Lawyer Says Snowden Feared Sudden Loss of Freedom in HK

W460

In the buildup to his 30th birthday last week, U.S. fugitive Edward Snowden came to the sudden realization over a dinner of pizza and Pepsi that Hong Kong may be a less welcoming refuge than he'd thought, his legal adviser said on Tuesday.

Even before the United States issued an arrest warrant on Friday -- his birthday -- the truth was dawning on the former IT technician that he risked prolonged detention in Hong Kong with no creature comforts: no computer, and no Internet access.

Snowden's dramatic flight from Hong Kong on Sunday reportedly came about after he received assurances from the local government -- backed by Beijing -- that he would be free to go, provoking a stinging response from irate officials in Washington.

Prominent pro-democracy lawmaker Albert Ho, one of three lawyers who agreed to represent Snowden in Hong Kong, said the lawyers and a shadowy go-between all conveyed similar advice before he fled to Russia and possibly asylum elsewhere.

In an interview with AFP, Ho gave new insight into the claustrophobic mood that was enveloping the one-time contractor for the National Security Agency (NSA) as the long arm of U.S. justice reached out to apprehend him.

On Tuesday last week, the three lawyers gathered at the private apartment of a local supporter who had taken Snowden in. He had checked out of the chic Mira hotel on June 10, three weeks after arriving in Hong Kong with reams of NSA secrets downloaded to his laptops.

"He came to Hong Kong alone.
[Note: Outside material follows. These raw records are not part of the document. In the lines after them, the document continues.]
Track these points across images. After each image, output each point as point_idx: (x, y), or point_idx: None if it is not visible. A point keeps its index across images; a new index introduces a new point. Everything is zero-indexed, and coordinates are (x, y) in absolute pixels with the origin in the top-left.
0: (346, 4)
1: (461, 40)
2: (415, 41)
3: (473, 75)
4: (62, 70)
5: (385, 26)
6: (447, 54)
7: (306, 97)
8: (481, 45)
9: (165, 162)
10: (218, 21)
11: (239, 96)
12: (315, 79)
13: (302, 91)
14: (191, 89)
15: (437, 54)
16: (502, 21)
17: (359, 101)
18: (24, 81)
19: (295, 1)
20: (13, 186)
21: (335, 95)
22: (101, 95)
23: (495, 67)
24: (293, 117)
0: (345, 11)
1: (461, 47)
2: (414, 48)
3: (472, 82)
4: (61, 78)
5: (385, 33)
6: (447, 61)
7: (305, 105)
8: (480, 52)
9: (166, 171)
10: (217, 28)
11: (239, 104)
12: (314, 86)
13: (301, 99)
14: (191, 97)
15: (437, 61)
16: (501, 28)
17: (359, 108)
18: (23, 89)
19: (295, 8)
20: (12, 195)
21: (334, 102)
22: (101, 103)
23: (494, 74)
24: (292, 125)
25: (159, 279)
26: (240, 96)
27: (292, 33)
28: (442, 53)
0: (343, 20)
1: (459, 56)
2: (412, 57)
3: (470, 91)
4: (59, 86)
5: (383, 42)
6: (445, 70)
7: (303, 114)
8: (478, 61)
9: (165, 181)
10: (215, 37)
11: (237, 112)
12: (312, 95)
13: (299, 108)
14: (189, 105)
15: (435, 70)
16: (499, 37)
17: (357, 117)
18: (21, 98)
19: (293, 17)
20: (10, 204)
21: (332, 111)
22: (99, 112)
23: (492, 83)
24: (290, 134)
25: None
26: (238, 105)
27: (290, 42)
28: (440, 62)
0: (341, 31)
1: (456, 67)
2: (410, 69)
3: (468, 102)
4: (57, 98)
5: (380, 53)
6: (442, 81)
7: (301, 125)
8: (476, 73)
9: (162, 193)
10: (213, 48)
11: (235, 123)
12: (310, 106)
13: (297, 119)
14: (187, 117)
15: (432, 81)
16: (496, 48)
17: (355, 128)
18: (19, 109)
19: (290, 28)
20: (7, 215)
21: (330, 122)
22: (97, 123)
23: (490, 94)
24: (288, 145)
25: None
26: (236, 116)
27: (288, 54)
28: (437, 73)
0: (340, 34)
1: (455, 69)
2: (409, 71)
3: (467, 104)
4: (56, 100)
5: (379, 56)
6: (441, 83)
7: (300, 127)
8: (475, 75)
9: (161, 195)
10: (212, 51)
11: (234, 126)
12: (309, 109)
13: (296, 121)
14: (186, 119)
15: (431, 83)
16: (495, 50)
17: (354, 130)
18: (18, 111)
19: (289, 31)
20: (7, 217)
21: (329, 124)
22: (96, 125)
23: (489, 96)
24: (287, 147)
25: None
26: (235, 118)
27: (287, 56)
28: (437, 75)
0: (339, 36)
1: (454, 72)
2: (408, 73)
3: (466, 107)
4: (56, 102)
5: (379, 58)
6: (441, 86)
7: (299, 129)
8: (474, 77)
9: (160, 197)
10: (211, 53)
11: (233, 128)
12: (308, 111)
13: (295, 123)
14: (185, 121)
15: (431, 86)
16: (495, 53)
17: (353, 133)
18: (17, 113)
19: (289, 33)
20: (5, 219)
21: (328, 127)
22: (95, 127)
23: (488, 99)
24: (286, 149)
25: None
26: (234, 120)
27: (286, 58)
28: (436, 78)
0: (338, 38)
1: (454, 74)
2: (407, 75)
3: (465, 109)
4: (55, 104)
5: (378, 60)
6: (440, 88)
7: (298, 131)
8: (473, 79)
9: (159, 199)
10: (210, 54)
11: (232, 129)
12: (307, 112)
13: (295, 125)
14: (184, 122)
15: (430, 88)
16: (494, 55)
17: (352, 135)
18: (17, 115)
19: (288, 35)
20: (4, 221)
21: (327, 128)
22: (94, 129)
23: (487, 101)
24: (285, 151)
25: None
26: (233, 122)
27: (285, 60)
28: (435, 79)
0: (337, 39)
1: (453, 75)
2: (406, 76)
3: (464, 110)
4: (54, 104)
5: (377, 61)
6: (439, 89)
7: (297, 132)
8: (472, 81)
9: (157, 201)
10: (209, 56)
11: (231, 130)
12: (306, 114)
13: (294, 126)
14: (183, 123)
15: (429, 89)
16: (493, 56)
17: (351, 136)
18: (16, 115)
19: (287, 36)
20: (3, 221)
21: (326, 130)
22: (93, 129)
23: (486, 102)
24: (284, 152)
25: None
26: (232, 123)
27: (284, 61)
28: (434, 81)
He felt helpless and contacted human rights organizations well connected with lawyers," Ho said.

After leaving the Mira, "he did change (locations) one or two times", Ho said. "But it was done very carefully, at night."

With Snowden's birthday looming, the legal team bought in party food for the Tuesday dinner -- pizza, chicken wings and sausages, washed down with Pepsi.

Fearful of the possibility of hostile surveillance, their client also insisted that everyone's mobile phones be placed in the fridge, Ho said.

It was his first meeting with the lawyers, and they impressed on him that Hong Kong police could well detain him once a U.S. warrant came, and that conditions in the detention center would be spartan to say the least.

His living space in the safe houses was "tiny" but life was tolerable "as long as had a computer so he could contact those he wanted to", Ho said. Detention would have meant losing his laptops, "and that would have been intolerable to him".

"The crux of the issue was whether he could get bail," the lawmaker said, confirming details first given by the New York Times in an account published late Monday of Snowden's last days in Hong Kong.

Snowden was warned that detention without bail would drag on for months as extradition proceedings played out in the courts. "He became extremely worried," Ho said.

After the Tuesday dinner, according to Ho, an intermediary approached Snowden to relay that the Hong Kong government could not interfere in a circuitous legal process, but would not impede him if he tried to fly out of the airport.

Ho refused to identify the middleman, and Hong Kong's leader on Monday said he was "completely unaware" of any such person.

Chief Executive Leung Chun-ying reiterated the government's line that owing to deficient U.S. paperwork, Hong Kong had no legal basis to prevent Snowden's departure and that officials were scrupulous in following the law.

China's foreign ministry has also denied U.S. claims that Beijing played an underhand game by intervening in the Snowden affair as it played out in semi-autonomous Hong Kong.

"I think he somehow made a decision to attempt to leave Hong Kong on Friday evening," Ho said. That would have been after news of the U.S. indictment emerged, and after the purported assurances from the mystery middleman in Hong Kong.

At that time, Hong Kong says it was asking the United States for clarification on its arrest warrant to justify detaining Snowden. No word had come through that his passport had been revoked, and the warrant was missing vital data such as Snowden's full name and his passport number, officials in the city say.

In the end, Ho said, Snowden was accompanied to the airport on Sunday by another of the lawyers, Jonathan Man, as insurance if police or immigration officials intervened on behalf of U.S. authorities.

No such intervention came, although the WikiLeaks whistleblowing operation says it also facilitated his departure by providing him with a refugee document issued by Ecuador and its own lawyer to accompany him on the flight to Moscow.

Hong Kong government officials refused to comment on Ho's account.